Zakup Condor Airlines może być zaskarżony
Jednym z głównych argumentów przedstawicieli PGL, którzy opowiadali się za przejęciem przez LOT Cordon Airlines, była możliwość do szybkiego poszerzenia floty przez polskiego przewoźnika. Połączone siły z niemieckimi liniami czarterowymi powinny oznaczać nawet 20 mln łącznie przewożonych w jednym roku pasażerów. Nic dziwnego, że taka transakcja mocno nie w smak była niemieckiej Lufthansie, która z jednej strony najchętniej sama by kontrolowała Condor Airlines, a z drugiej nie chce się bezczynnie przypatrywać jak rośnie w siłę rywal zza miedzy, co gorsza: kosztem rodzimego podwórka.

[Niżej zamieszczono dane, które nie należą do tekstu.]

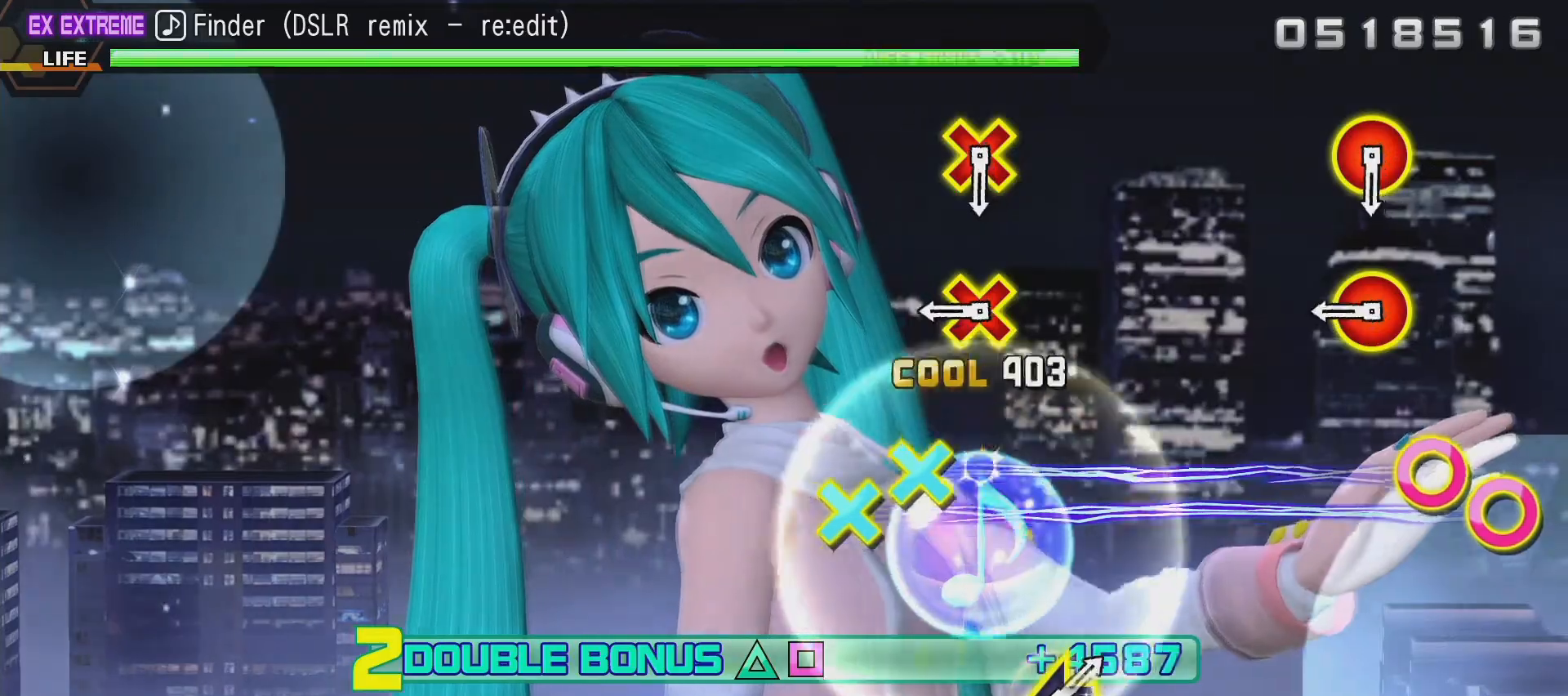
{"buttons": ["CIRCLE", "R2", "DPAD_DOWN"], "left_stick": "center", "right_stick": "center", "events": [[50, "CROSS", "up"], [417, "CIRCLE", "down"], [433, "DPAD_DOWN", "down"]]}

Jak informuje dziennik „Suddeutsche Zeitung” Lufthansa długo się wahała, czy nie składać oferty na zakup schedy po upadłym biurze podróży Thomas Cook i przejąć Condor Airlines. W zarządzie firmy wygrało jednak przekonanie, że niemieckimi liniami czarterowymi nie zainteresuje się żaden inwestor. W efekcie Condor Airlines miały wręcz błagać o pomoc, co z kolei miało być idealnym momentem na pojawienie się na białym koniu Lufthansy. Ale tak się nie stało, nagle zainteresowanie transakcją wykazała PGL i zrobił się kłopot.
Condor Airlines zakupione z pomocy publicznej?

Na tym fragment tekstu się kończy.